Une des responsabilités de l’EMA, pour laquelle sa légitimité est indiscutable, c’est justement de mettre l’ensemble des travaux et des réflexions conduits au sein des armées dans cette perspective opérationnelle, c’est ce que j’appelle « le fil rouge des opérations ».

  1. Donnons au soutien le moyen de soutenir au mieux. Vous avez souligné cette préoccupation lors de votre dernière adresse à l’EMA. Quels sont les efforts à produire ?

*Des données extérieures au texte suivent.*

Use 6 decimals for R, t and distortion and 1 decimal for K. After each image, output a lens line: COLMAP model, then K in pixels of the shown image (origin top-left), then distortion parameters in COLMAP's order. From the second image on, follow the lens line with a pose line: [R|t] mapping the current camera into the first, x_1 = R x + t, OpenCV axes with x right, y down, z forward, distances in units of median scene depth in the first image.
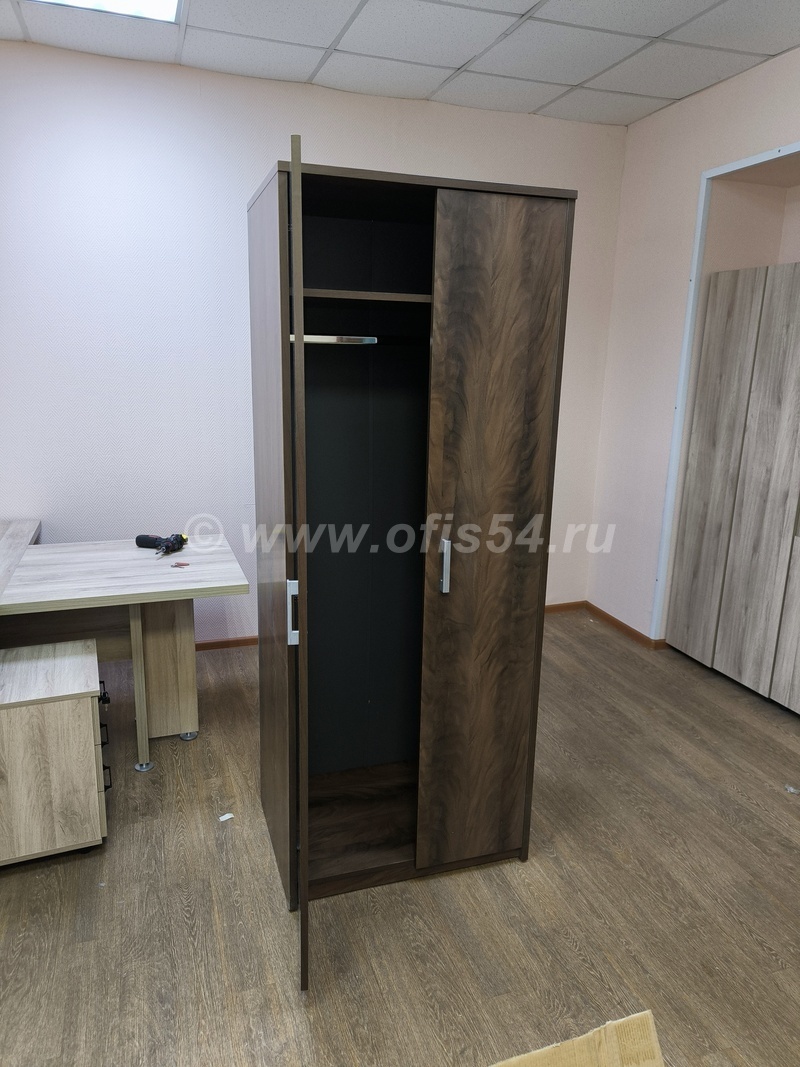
lens RADIAL K [[743.9, 0, 404.8], [0, 743.9, 532.2], [0, 0, 1]] dist [0.031450, -0.016285]
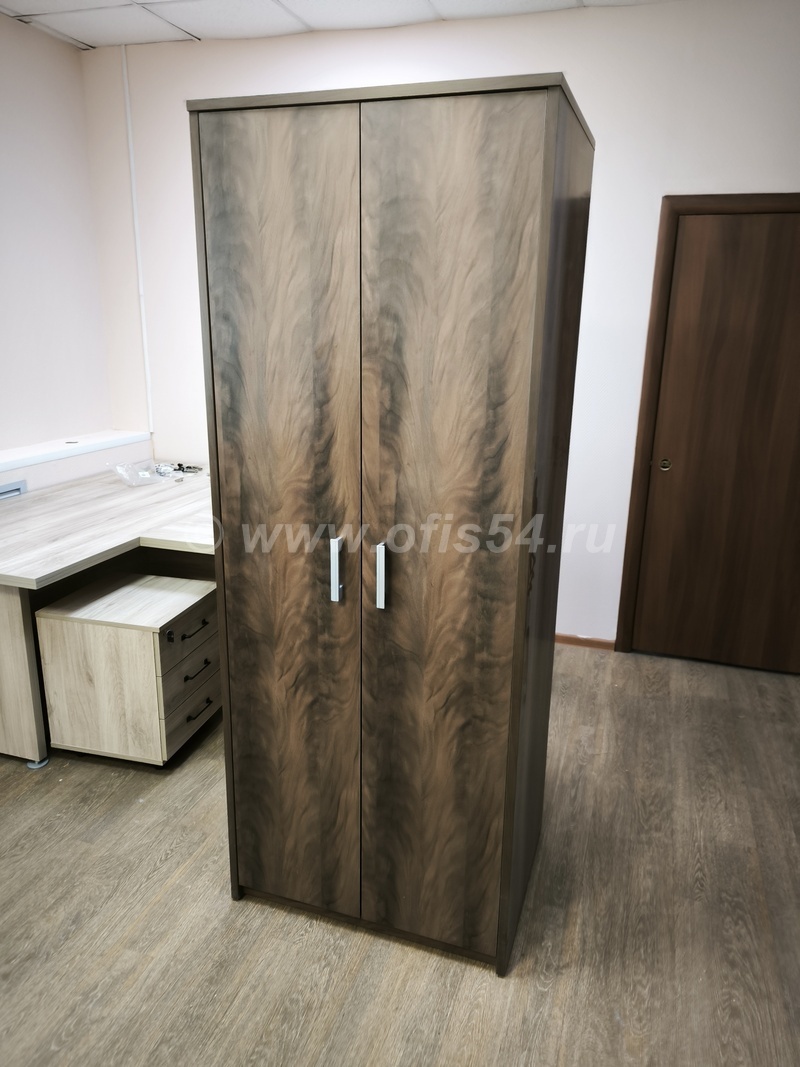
lens RADIAL K [[743.9, 0, 390.3], [0, 743.9, 525.4], [0, 0, 1]] dist [0.031450, -0.016285]
pose [[0.803511, 0.157731, -0.574014, 0.496827], [-0.147822, 0.986923, 0.064270, -0.060230], [0.576645, 0.033210, 0.816320, 0.321380]]
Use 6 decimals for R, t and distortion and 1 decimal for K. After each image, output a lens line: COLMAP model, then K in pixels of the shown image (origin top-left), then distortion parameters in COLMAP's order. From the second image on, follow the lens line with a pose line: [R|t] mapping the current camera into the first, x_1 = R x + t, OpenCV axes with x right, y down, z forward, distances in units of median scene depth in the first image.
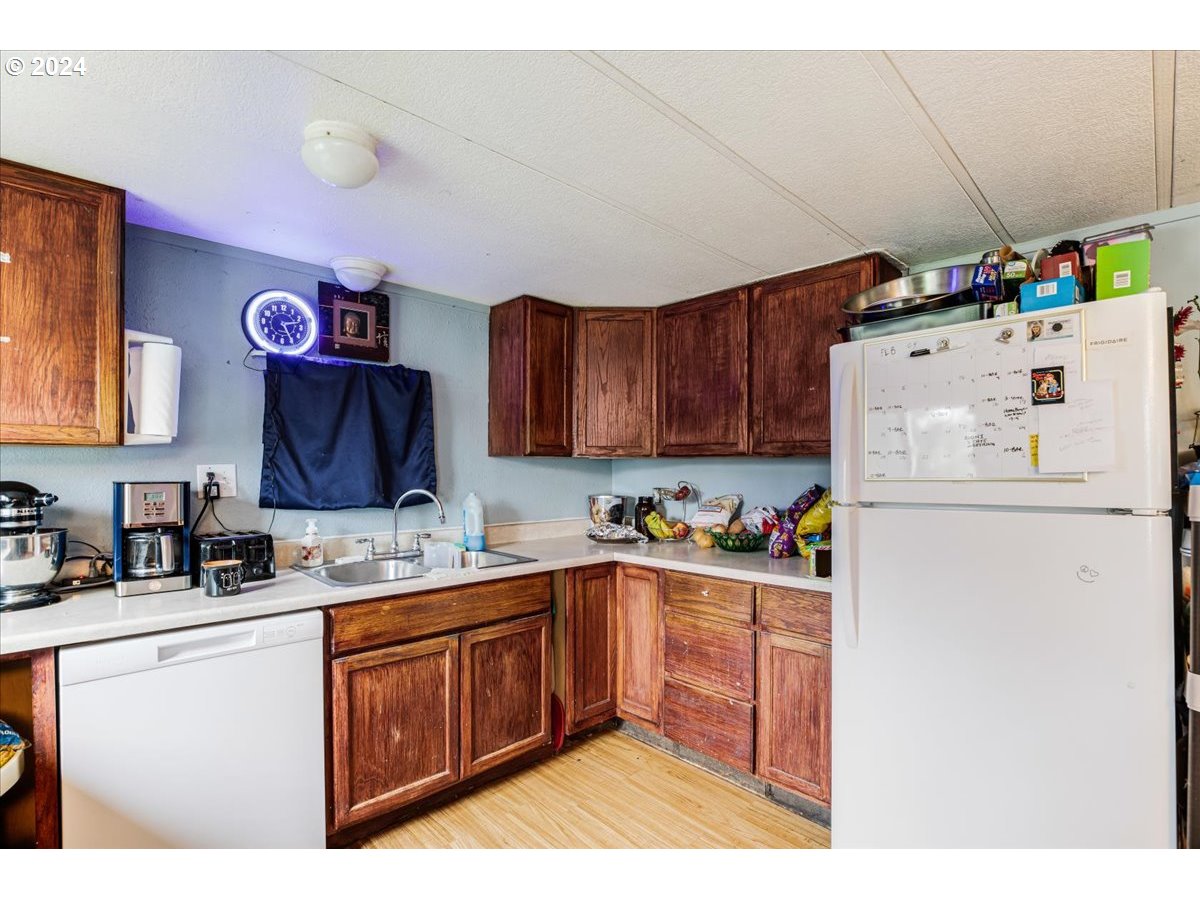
lens RADIAL K [[567.0, 0, 600.5], [0, 567.0, 464.3], [0, 0, 1]] dist [-0.065413, 0.026959]
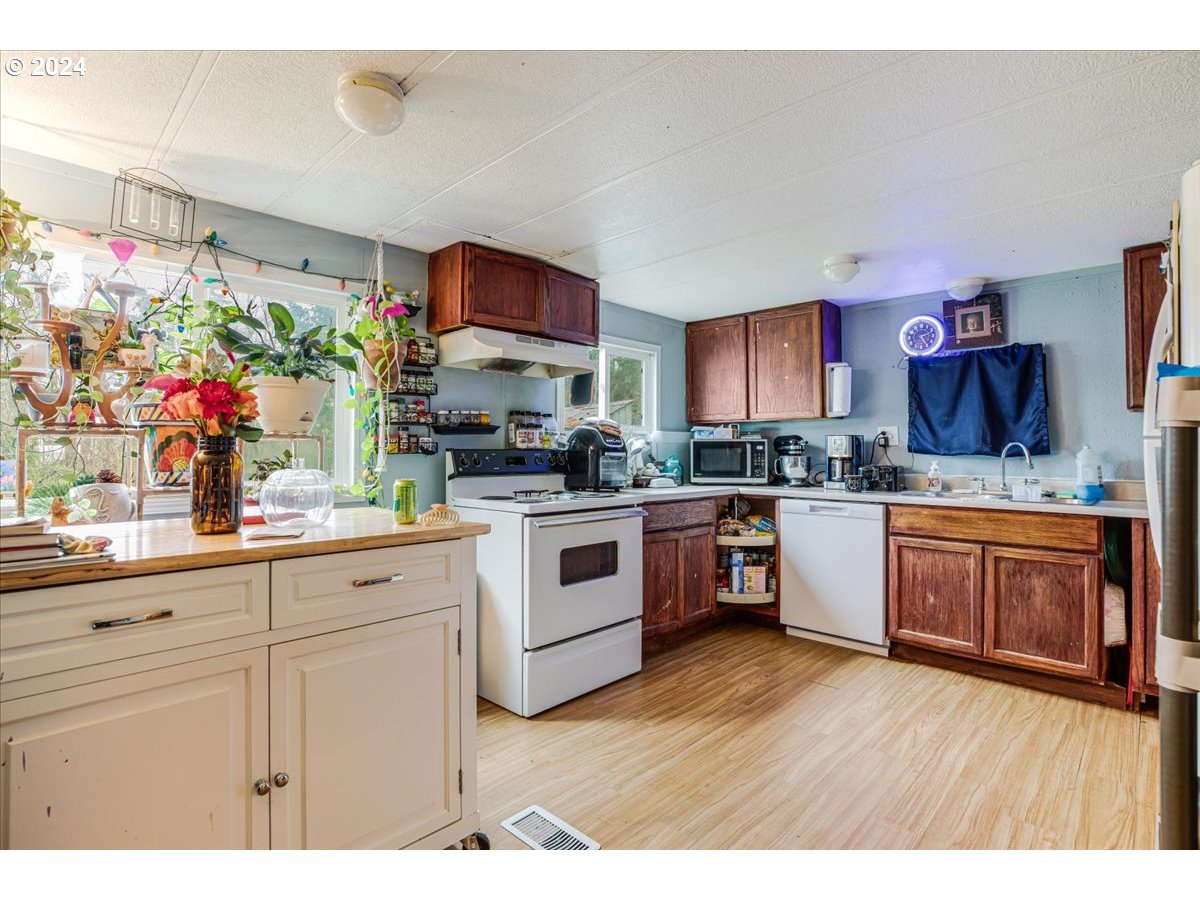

La LPM prévoit quatre axes majeurs incarnant les priorités de la Revue stratégique. Elle sanctuarise également les financements afférents à :

  • l’amélioration des conditions de vie et de fonctionnement courant des armées ;
  • la nécessaire modernisation des équipements et le comblement des réductions capacitaires ;
  • l’autonomie stratégique et la coopération, notamment avec nos partenaires européens ;
  • l’innovation et la transformation.

L’effort inscrit de 295 Md€ sur 2019-25, portant le budget du ministère des armées à 2% du PIB à l’horizon 2025, est un engagement politique fort qui témoigne de la prise de conscience du besoin de sécurité exprimé par les Français. Mais l’équilibre de cette LPM entre fonctionnement et investissement a été délicat à trouver tant les coupes budgétaires précédentes nous avaient coûté en termes de ressources et de moyens. La situation inquiétante du soutien – en dépit des efforts importants de fusion et d’optimisation pour limiter les effets de ces coupes - et l’impact sur le maintien en condition opérationnelle en sont les conséquences immédiates. Il convient donc de suivre avec attention le déroulement de l’année 2018 et des toutes premières années de cette nouvelle LPM pour ajuster si nécessaire les priorités car nous le savons bien, une armée qui n’est plus capable de restaurer ses capacités (personnels et équipements) est une armée condamnée à perdre à court ou moyen terme.

Lors de ma dernière adresse à l’EMA, j’avais insisté sur le fait que la seule raison d’être de nos services interarmées était de satisfaire les besoins des armées et appelé les armées à l’indulgence face à l’ampleur de la transformation qui était en cours et à l’exigence une fois cette transformation terminée et les ressources ad hoc en place. Cette période est encore devant nous mais à notre portée désormais.